Children of the Land
“There has been a fair amount of important discussion recently about the stories of immigration across the southern border, about how those stories should be told and who should tell them. Marcelo Hernandez Castillo’s Children of the Land should be at the center of that conversation.”
All questions of authenticity or appropriation disappear on the first page of Hernandez Castillo’s powerful memoir. The second paragraph begins, “It was a Sunday afternoon when I heard a knock on the door.” ICE agents come in, fully armed with their hands on their guns. They terrorize the author, then 15, and his younger siblings. Although he never has to say it, Hernandez Castillo lets us know the truth of the old phrase, “I was the man; I was there!”
By the time of that raid, the author’s father had already been deported. He, his mother, and all but one of his siblings, were undocumented immigrants. When Hernandez Castillo came to tell his story, some ten years later, because of the Deferred Action for Childhood Arrivals Act (DACA), he had been able to come out of his legal limbo, get a green card, finish graduate school in writing, and assume the responsibilities for his family. His mother was still undocumented, still living precariously beyond the letter of the law.
But that summary says nothing about the power of Children of the Land. Hernandez Castillo is one of our leading young poets, whose first collection, Cenzontle, won one of the major awards for a first book of poems and came out a couple of years before this memoir. That title is the Spanish word for “mockingbird,” a bird that can imitate the songs of many other birds and will fiercely defend its territory. It is a strong metaphor for the work this writer has to do. The poems deal with the same material that Hernandez Castillo confronts in the memoir, but there they were more impressionistic, more lyrical, less dependent on the narrative he has to tell.
Yet the texture of the memoir feels the same.

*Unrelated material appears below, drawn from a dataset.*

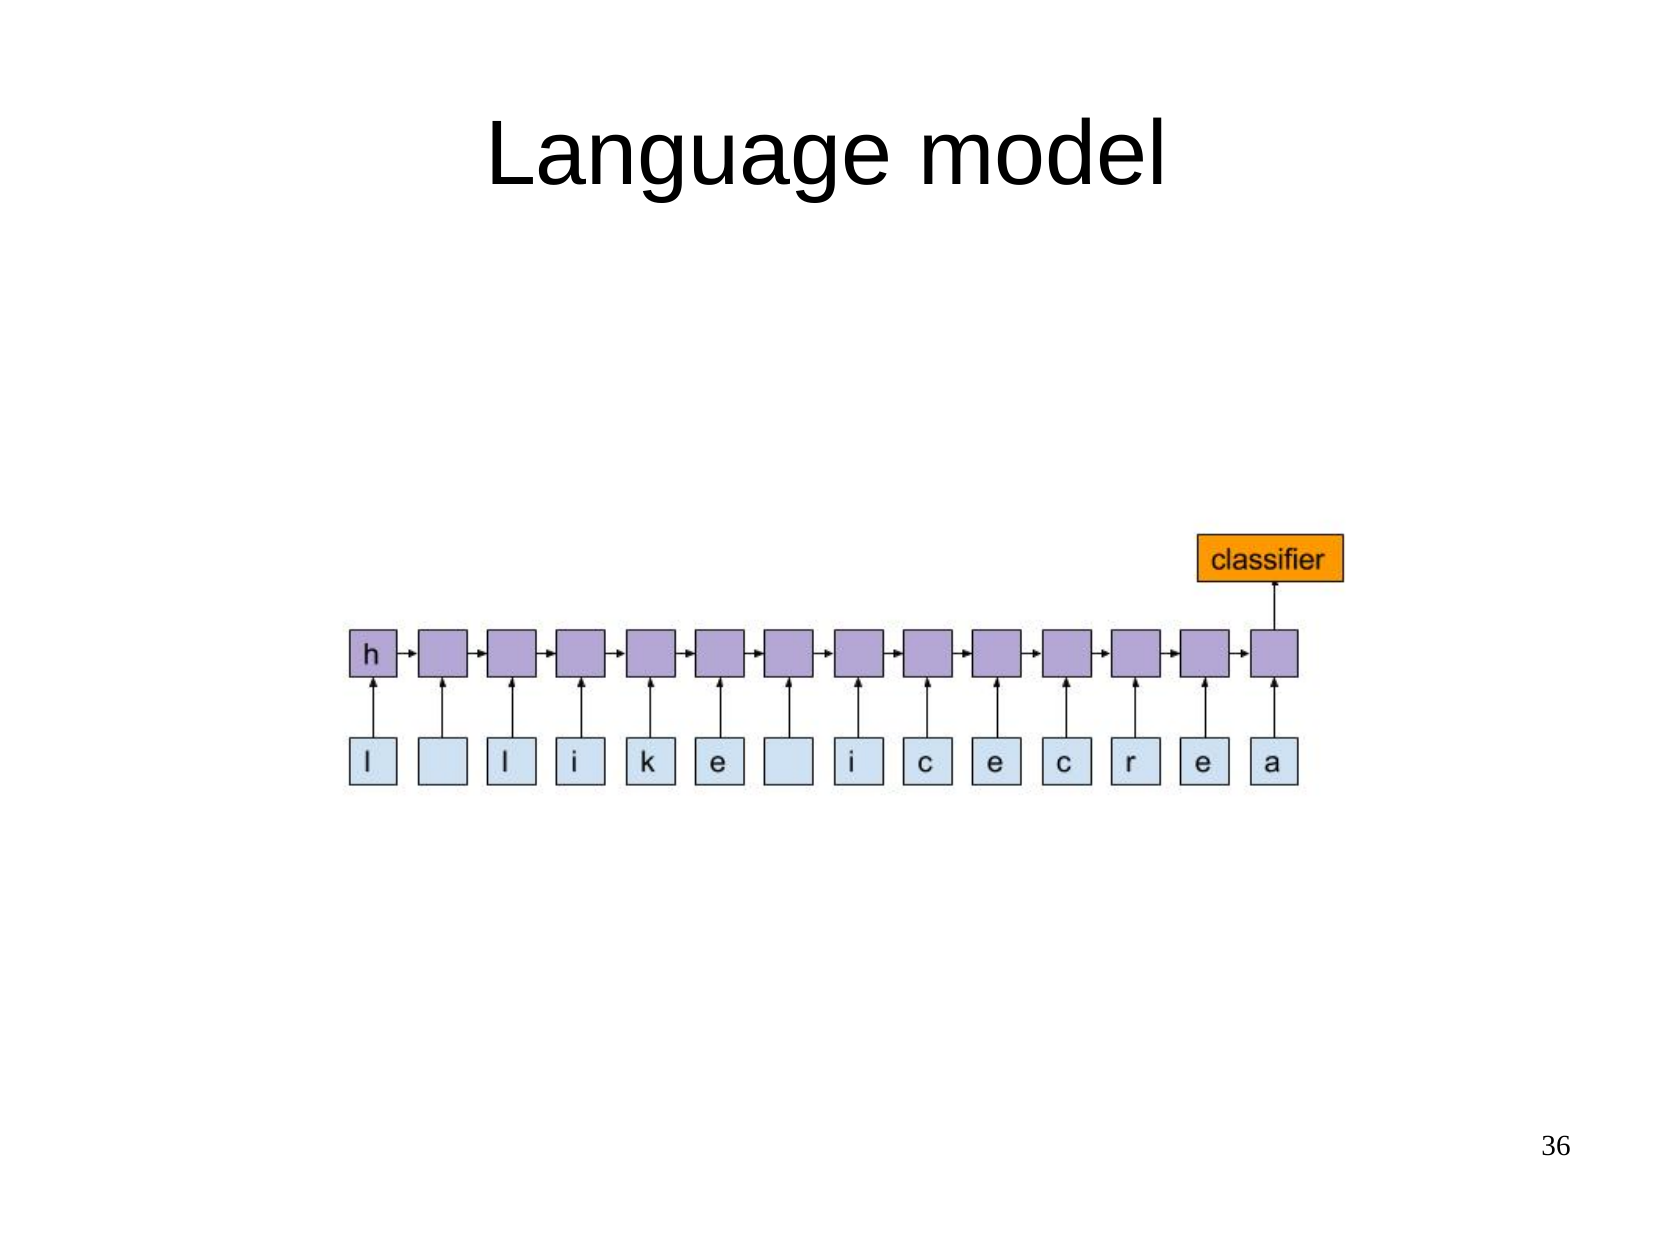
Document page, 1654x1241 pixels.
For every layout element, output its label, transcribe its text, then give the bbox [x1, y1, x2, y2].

picture [268, 445, 1374, 840]
title Language model [82, 49, 1571, 257]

The border between Mexico and the U.S. becomes something more pervasive, more internal, than any line on a map or wall across the landscape could make it. The idea of it, the psychological presence of it, shapes the people who have to live with it.
In addition, there is the terror of surveillance. Hernandez Castillo makes it very clear that if someone is undocumented, he or she must live with the fear of being watched. After trying for years to find a way to live in the United States, his mother returns, at least temporarily, to Mexico. He wants to find a meaning in it: “It was about her not having to work any longer. It was about her not having to still fear immigration in old age, to not have that looming sense of surveillance always following her. I didn’t want her to be undocumented anymore; I wanted her to feel like she belonged in the country in which she lived.” But by this time in Children of the Land, the reader understands that these hopes might be shattered.
Throughout this immigrant story, Hernandez Castillo tells his own tale, his own fears of authority, his conflicts with this father, his growing understanding of his complicated sexuality, his own sense of loss. Near the end of the book, he writes: “Part of me hated the U.S. I hated what it had done to my family. But maybe Mexico would have done the same thing.” There are no easy solutions in this book.
There has been a fair amount of important discussion recently about the stories of immigration across the southern border, about how those stories should be told and who should tell them. Marcelo Hernandez Castillo’s Children of the Land should be at the center of that conversation.